BROWN, Alex C., Dept. of Civil, Geological and Mining Eng, École Polytechnique de Montréal, P.O. Box 6079, Sta. Centre-Ville, Montreal, QC H3C 3A7, Canada, acbrown@polymtl.ca

The Keweenaw Peninsula of northern Michigan is well known for sediment-hosted stratiform copper mineralization hosted mainly by basal sulfide-rich siltstone-shale units of the Nonesuch Formation in the White Pine district, and for native copper lodes hosted mainly by flow-top breccias and amygdaloidal portions of flood basalts and interbedded conglomerates of the stratigraphically lower Portage Lake Volcanics (PLV) some 100 kms to the northeast. The native copper mineralization is generally attributed to a metamorphogenic fluid generated during down-dip burial metamorphism of its host strata. A complementary influx of water, similar to water responsible for the White Pine mineralization, would provide the salinity and appropriately oxidizing Eh-pH conditions necessary for copper transport in the native copper lode-forming fluid.

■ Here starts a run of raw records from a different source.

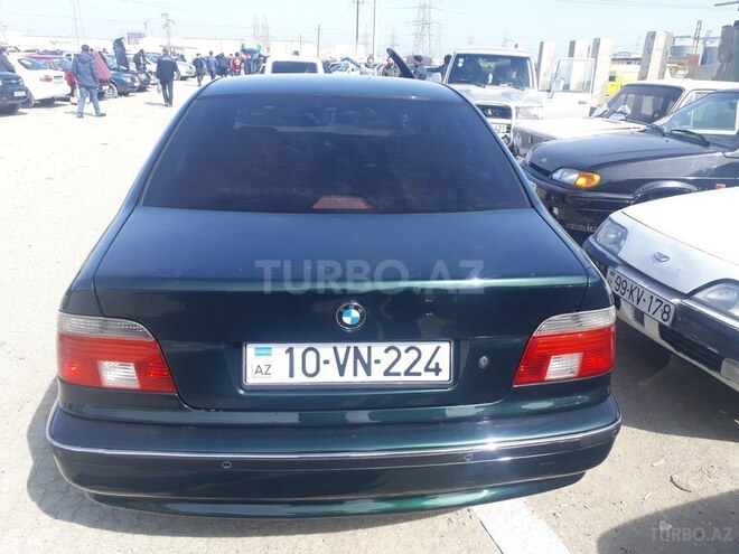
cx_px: 370
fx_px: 576
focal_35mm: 27
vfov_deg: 51.4
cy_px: 277
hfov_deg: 65.3
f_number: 1.9
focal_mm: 3.6
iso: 40
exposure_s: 1/616
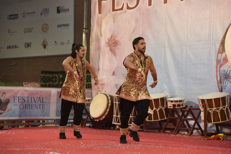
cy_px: 77
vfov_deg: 13.1
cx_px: 116
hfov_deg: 19.4
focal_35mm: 105
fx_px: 674
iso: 2000
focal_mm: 105
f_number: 5
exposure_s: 1/125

The timing of the native copper mineralization may be tied to the Grenvillian compressional event which closed the Midcontinental Rift, produced reverse thrust movement on the Keweenaw rift-margin fault, and tilted Keweenaw strata toward the rift axis. The PLV would have been subjected to increased burial metamorphism and metamorphogenic water should have been remobilized toward surface along porous flow tops and coarse-grained sediments. In parallel, a highland-driven evolved-meteoric brine could continue to circulate and redden deep Oronto Group sediments as well as still deeper, permeable amygdaloidal and fragmented flow tops and interbedded conglomerates of the PLV. The brine, warmed with mantle heat, would have aggressively leached copper from all strata encountered, including those portions of the PLV releasing metamorphogenic water. As hematitization continued, the combined evolved-meteoric/metamorphogenic fluid would have become still more depleted in oxygen and would have evolved toward the highly reduced conditions typical of deep groundwater. Under such conditions, metallic copper is stable and hematite unstable, and the cupriferous hybrid fluid should then have simultaneously bleached (de-hematitized) the host rock and deposited native copper, aided by cooler up-dip temperatures and retrograde dehydration of the ore-forming fluid.